Yapılacak iş 1
Ceberut devlet yazısına göre Osmanlı toplum sisteminde dokunulmazlığı olan tek sınıf hangisiydi?
Yapılacak iş 2
Ceberut devlet yazısının "Çok az değişiklikle" sözlerinden başlayıp "sonra kellesi uçurulurdu." sözleri de dahil olmak üzere oraya kadar olan bölümünü olduğu gibi aktarın.

Seçilmiş metin
········

Site icon Rojnameya Newroz

Ceberut devlete hükümet olunur…

CEBERUT DEVLETE HÜKÜMET OLUNUR, İKTİDAR OLUNMAZ

Hüsnü GÜRBEY

Üretim güçlerinin devasa ihtiyaçları, Doğu’da, Batı feodalizmden farklı olarak toprak mülkiyetinin devlete ait olmasını gerektirmiş, oda kutsal ceberut/baba devleti doğurmuştu. Kutsal devlet, daha sonra yayılan İslam inanışıyla uyuşarak iyice pekişti. Kutsal devletin başındaki kutsal kişi, yani halife, peygamberin vekili ve Tanrı’nın yeryüzündeki gölgesi olarak kabul edildi. Devletin tüm uygulamaları katı kuralı şeriat yasalarına uyduruldu. Şeriat toplumsal yaşamın her alanına hem müdahale etti hem de düzenledi. Sisteme karşı çıkan, aynı zamanda tanrısal nizama da karşı çıkmakla itham edildi ve zındık ilan edildi. Böylece, Batı’da Hıristiyanlığın köleci sistemin ömrünü uzatmasına benzer bir misyonu Doğu’da İslam üstlendi ve kutsal devletin ömrünü uzattı.

İslam’ın ilk yüzyılında, Arap-İslam güçlerinin işgal ettiği ülkelerdeki halkları İslamlaştırmasına rağmen onlara Araplarla eşit haklar tanımadı ve onları Mevali olarak adlandırdı. İslam’ın felsefesine aykırı olan bu uygulama, Arap-Mevali çatışmasına neden oldu ve mevalilerin kazanmasıyla, Arap Emevi devletinin yerine mevali ağırlıklı Abbasi halifeliği kuruldu. Böylece daha sonra kul diye tanımlayacağımız bir kesim devlete yerleşti, devletle özdeşleşti ve devleti yönetmeye başladı. Peygamberin vekili, Tanrının yeryüzündeki gölgesi halife bile kulların vesayeti altına girdi ve onların maskarası oldu.

Çok az değişiklikle kulluk sistemi Osmanlı toplumunda da uygulandı. Osmanlı hâkim sınıfı Saray; sultan, asker (seyfiye) ve ulema (ilmiye) sınıfından oluşuyordu. Bunlardan asker yani seyfiye sınıfı kullardan oluşurken ulema yani ilmiye sınıfı Müslümanlardan ve genellikle de Türklerden oluşurdu. Osmanlı toplum sisteminde dokunulmazlığı olan tek sınıf ulemaydı. Şayet ulemaya dokunulacaksa önce sınıf değiştirilir, sonra hal edilirdi. Devletin en güçlü kadısı durumundaki şeyhülislam, önce vezir ilan edilir sonra kellesi uçurulurdu.

········

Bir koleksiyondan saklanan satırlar
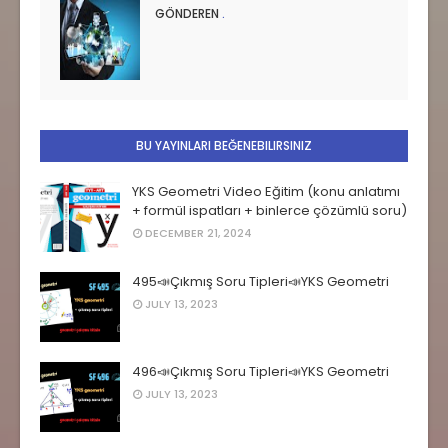
GÖNDEREN
.
BU YAYINLARI BEĞENEBILIRSINIZ
YKS Geometri Video Eğitim (konu anlatımı
+ formül ispatları + binlerce çözümlü soru)
DECEMBER 21, 2024
495📣Çıkmış Soru Tipleri📣YKS Geometri
JULY 13, 2023
496📣Çıkmış Soru Tipleri📣YKS Geometri
JULY 13, 2023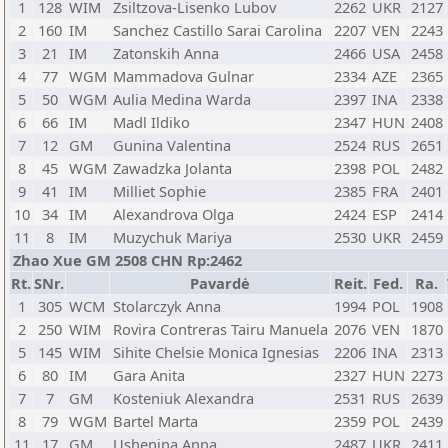
1
128
WIM
Zsiltzova-Lisenko Lubov
2262
UKR
2127
2
160
IM
Sanchez Castillo Sarai Carolina
2207
VEN
2243
3
21
IM
Zatonskih Anna
2466
USA
2458
4
77
WGM
Mammadova Gulnar
2334
AZE
2365
5
50
WGM
Aulia Medina Warda
2397
INA
2338
6
66
IM
Madl Ildiko
2347
HUN
2408
7
12
GM
Gunina Valentina
2524
RUS
2651
8
45
WGM
Zawadzka Jolanta
2398
POL
2482
9
41
IM
Milliet Sophie
2385
FRA
2401
10
34
IM
Alexandrova Olga
2424
ESP
2414
11
8
IM
Muzychuk Mariya
2530
UKR
2459
Zhao Xue GM 2508 CHN Rp:2462
Rt.
SNr.
Pavardė
Reit.
Fed.
Ra.
1
305
WCM
Stolarczyk Anna
1994
POL
1908
2
250
WIM
Rovira Contreras Tairu Manuela
2076
VEN
1870
5
145
WIM
Sihite Chelsie Monica Ignesias
2206
INA
2313
6
80
IM
Gara Anita
2327
HUN
2273
7
7
GM
Kosteniuk Alexandra
2531
RUS
2639
8
79
WGM
Bartel Marta
2359
POL
2439
11
17
GM
Ushenina Anna
2487
UKR
2411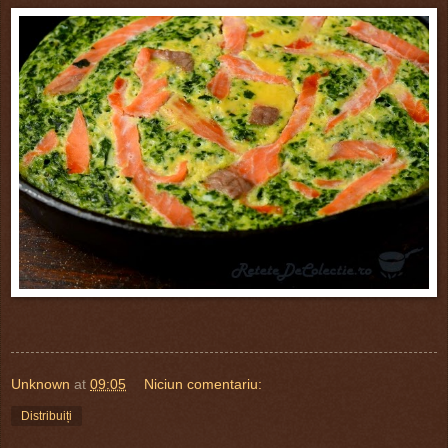
Unknown
at
09:05
Niciun comentariu:
Distribuiți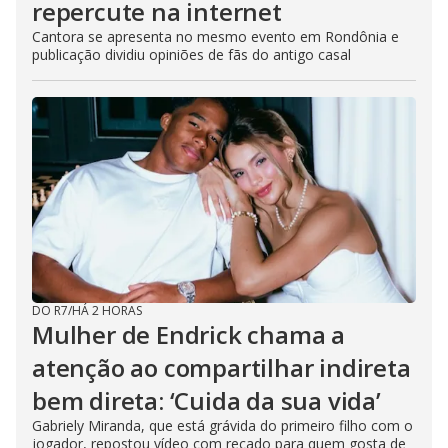
repercute na internet
Cantora se apresenta no mesmo evento em Rondônia e
publicação dividiu opiniões de fãs do antigo casal
DO R7
/
HÁ 2 HORAS
Mulher de Endrick chama a
atenção ao compartilhar indireta
bem direta: ‘Cuida da sua vida’
Gabriely Miranda, que está grávida do primeiro filho com o
jogador, repostou vídeo com recado para quem gosta de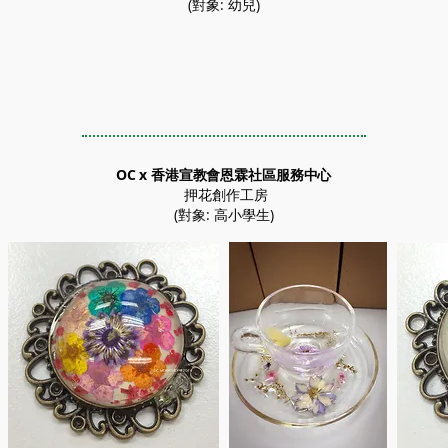
(對象: 幼兒)
OC x 香港宣教會恩霖社區服務中心
押花創作工房
(對象: 高小學生)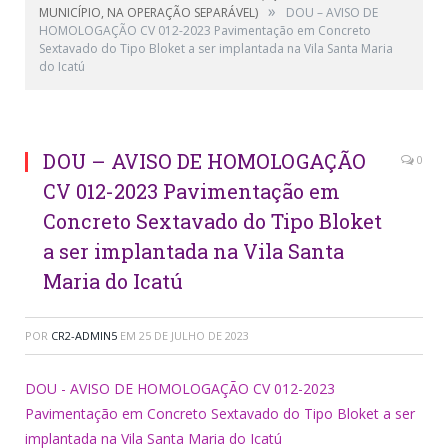
»
MUNICÍPIO, NA OPERAÇÃO SEPARÁVEL)
DOU – AVISO DE
HOMOLOGAÇÃO CV 012-2023 Pavimentação em Concreto
Sextavado do Tipo Bloket a ser implantada na Vila Santa Maria
do Icatú
DOU – AVISO DE HOMOLOGAÇÃO
0
CV 012-2023 Pavimentação em
Concreto Sextavado do Tipo Bloket
a ser implantada na Vila Santa
Maria do Icatú
POR
CR2-ADMIN5
EM
25 DE JULHO DE 2023
DOU - AVISO DE HOMOLOGAÇÃO CV 012-2023
Pavimentação em Concreto Sextavado do Tipo Bloket a ser
implantada na Vila Santa Maria do Icatú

········

Yanıt 1
Ulema, yani ilmiye sınıfı.

Yanıt 2
Çok az değişiklikle kulluk sistemi Osmanlı toplumunda da uygulandı. Osmanlı hâkim sınıfı Saray; sultan, asker (seyfiye) ve ulema (ilmiye) sınıfından oluşuyordu. Bunlardan asker yani seyfiye sınıfı kullardan oluşurken ulema yani ilmiye sınıfı Müslümanlardan ve genellikle de Türklerden oluşurdu. Osmanlı toplum sisteminde dokunulmazlığı olan tek sınıf ulemaydı. Şayet ulemaya dokunulacaksa önce sınıf değiştirilir, sonra hal edilirdi. Devletin en güçlü kadısı durumundaki şeyhülislam, önce vezir ilan edilir sonra kellesi uçurulurdu.